Linear algebra and analytic geometry are languages of shaders. Shader development is mostly about transforming coordinates from one coordinate system to another coordinate system. I will try to explain details that are required here, but I also suggest you study linear algebra and analytic geometry if you want to master on shader development.
Contents
- Coordinate transformations
- Coordinate systems that are used shader development
- Inverse transformations
Coordinate Transformations
Suppose that you are driving a car on a road. You can determine the positions of the objects according to the car’s own coordinate system. For instance, the position of the rear-view mirror can be determined according to the local coordinate system of the car. But position of the same mirror is not the same for an observer who is sitting near the road. But how are these two coordinate systems related to each other? Can we obtain coordinates in one frame if we know the coordinates in another frame?
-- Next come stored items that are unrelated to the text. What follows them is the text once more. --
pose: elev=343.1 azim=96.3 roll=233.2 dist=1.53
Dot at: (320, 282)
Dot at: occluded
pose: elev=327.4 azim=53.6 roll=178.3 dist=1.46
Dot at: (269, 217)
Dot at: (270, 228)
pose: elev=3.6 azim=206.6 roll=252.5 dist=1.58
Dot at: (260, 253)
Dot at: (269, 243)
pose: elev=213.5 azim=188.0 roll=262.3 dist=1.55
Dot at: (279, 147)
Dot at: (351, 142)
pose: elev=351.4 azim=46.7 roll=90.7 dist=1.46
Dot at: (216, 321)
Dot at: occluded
Assume that there are two different frames. There is always a transformation matrix that transforms positions from one frame to another frame. When we want to find the positions in the frame of reference, we multiply the transformation matrix and position vector in the first frame. For instance, in our example, if we know the position of the rear-view mirror that is relative to the origin of the car, and also if we have the transformation matrix between the car’s reference frame and observer’s reference frame, then we can find the position of the rear-view mirror in observer’s frame.
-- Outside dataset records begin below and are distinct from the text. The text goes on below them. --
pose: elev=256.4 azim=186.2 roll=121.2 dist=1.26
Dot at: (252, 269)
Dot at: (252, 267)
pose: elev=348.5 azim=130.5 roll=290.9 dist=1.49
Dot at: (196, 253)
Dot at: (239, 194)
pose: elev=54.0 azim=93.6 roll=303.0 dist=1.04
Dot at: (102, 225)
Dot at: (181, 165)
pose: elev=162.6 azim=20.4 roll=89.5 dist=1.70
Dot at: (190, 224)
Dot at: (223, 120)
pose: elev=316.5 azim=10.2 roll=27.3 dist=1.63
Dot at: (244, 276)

In the image above, while \( (x_{car}, y_{car}) \) represents the position of the rear-view mirror in the car’s own reference frame, \( (x_{oberver}, y_{oberver}) \) represents the position of the same mirror in observer’s reference frame.
If we know the transformation matrix T between car space and observer space, then we can calculate \( (x_{oberver}, y_{oberver}) \).
Even if this example is given in 2D coordinate spaces, they can be generalized to higher dimension coordinate spaces as well.
There is good news for Unity Developers. We do not have to construct transformation matrices for main coordinate spaces. There are pre-calculated built-in variables and built-in helper functions for these transformations.
In Cg, we use mul( ) function to multiply matrices.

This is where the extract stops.